What this translates to for the consumer is the Standard and High Definition DVDs will have a more realistic film like quality with superior sharpness and fine grain resolution. Fox also out-putted a new 35mm negative for the future formats. 
This is important since the original De Luxe color negative is fading like all non-Technicolor pre-print prior to 1983 (the advent of low fade stock). The new negative should last another 75 to 100 years. They also corrected all of the scratches, dirt and dust that accumulated on the origiinal after striking hundreds of prints back in 1966. Most consumers don't realize that prior to 1968, all color prints were struck directly off of the negative for exhibition. While this generated the best results for audiences, it also wore out the master. Today prints are struck from duplicate negatives which prevents damage to the camera negative. Unfortunately, these copies are inferior to the quality of the camera negative copies of the past. For home video release, the origiinal negative or first generation Interpositive is utilized which is why the DVDs look sharper and finer grain to the theatrical release prints. Of course they strike camera negative prints for Hollywood screenings.

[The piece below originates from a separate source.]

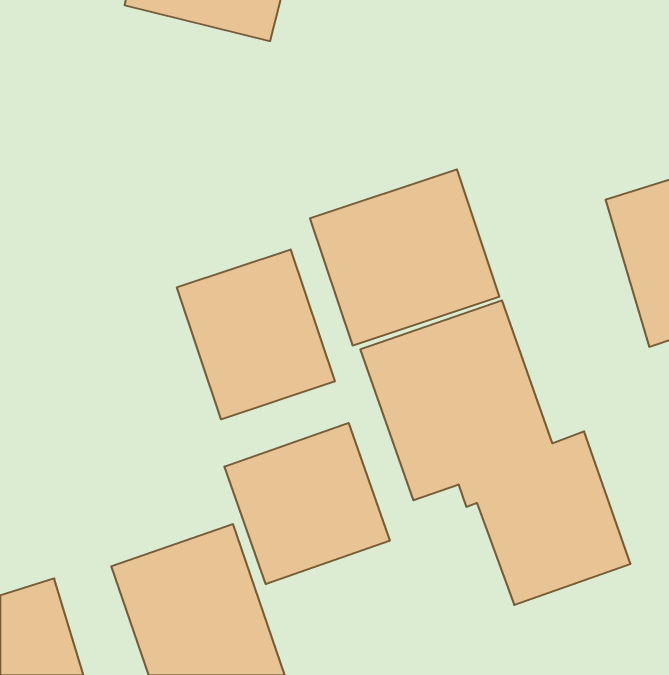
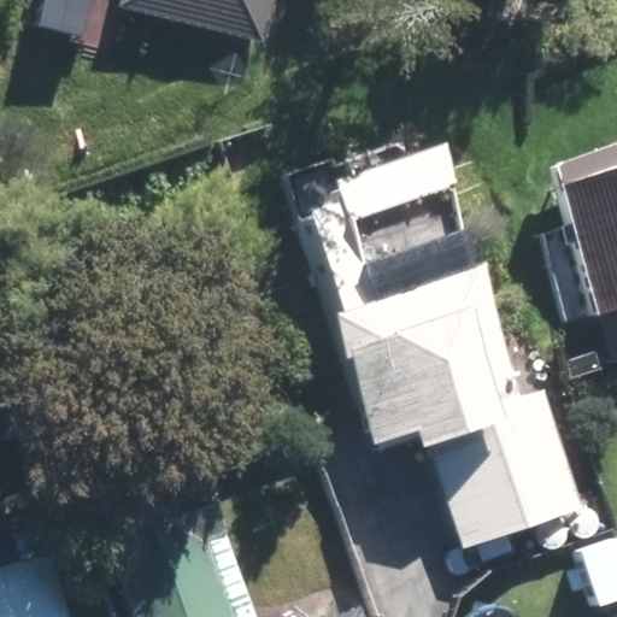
building: [177,249,335,419] -> none
building: [224,423,390,584] -> none

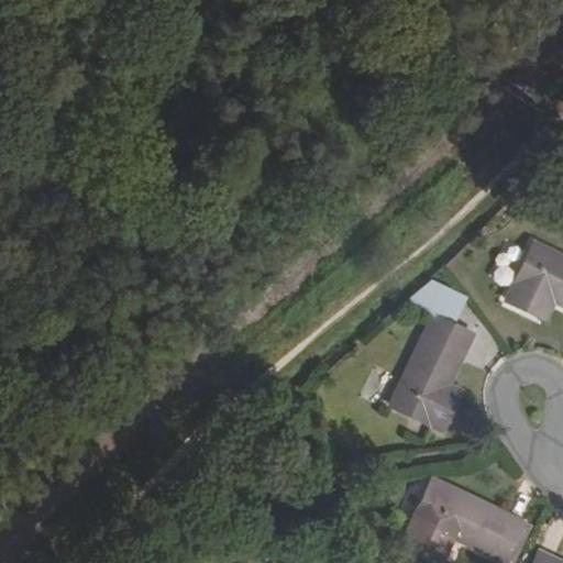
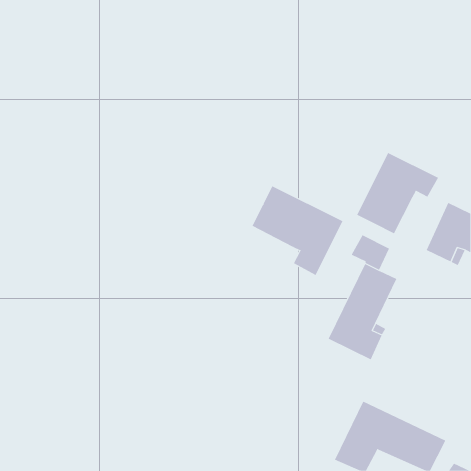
building: none -> [356,152,439,234]
building: none -> [252,185,343,276]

In summary, the standard 1982 minute release cut of "The Sand Pebbles" looks as good as it did back in 1966. The same cannot be said for the 195 minute "Roadshow" version which is contained on the second disc. All that Fox had available was a faded De Luxe color 70mm print. It looks horrible with the pinkish fleshtones and skies drained of blue which was typical for deteriorated 
Eastmancolor prints back then. Only Technicolor prints didn't fade but Fox had switched to De Luxe (their own in house lab) for color movies in 1953 even though they used 'Glorious Technicolor" in the forties for movies like "The Gang's
All Here". There isn't much you can do with an old 70mm release print drained of most of it's color. At least fans of the movie can finally see the 15 minutes of scenes that were cut for general release. Unfortunately, even these proved to be disappointing. In the case of the extra footage between McQueen and Bergen, you can see the lack of chemistry between them which was one of the weak links in the story. McQueen looks distracted in the new sequences and doesn't seem too interested in her. The acting is a awkward which is probably why they cut them. The other missing scenes seem like padding that slow down the story. For example, there's an extra couple of minutes of McQueen crawling around the pipes that isn't necessary for the story. There's another bit where a ****** named "Sew Sew" measures him for a uniform which also isn't important. While the extra scenes are interesting from a historical standpoint, I'm not sure I would've restored any of them back into the movie if they could find the actual negative of them with the possible
exception of a restaurant sequence which makes a better transition to Frenchy's
wedding.


----------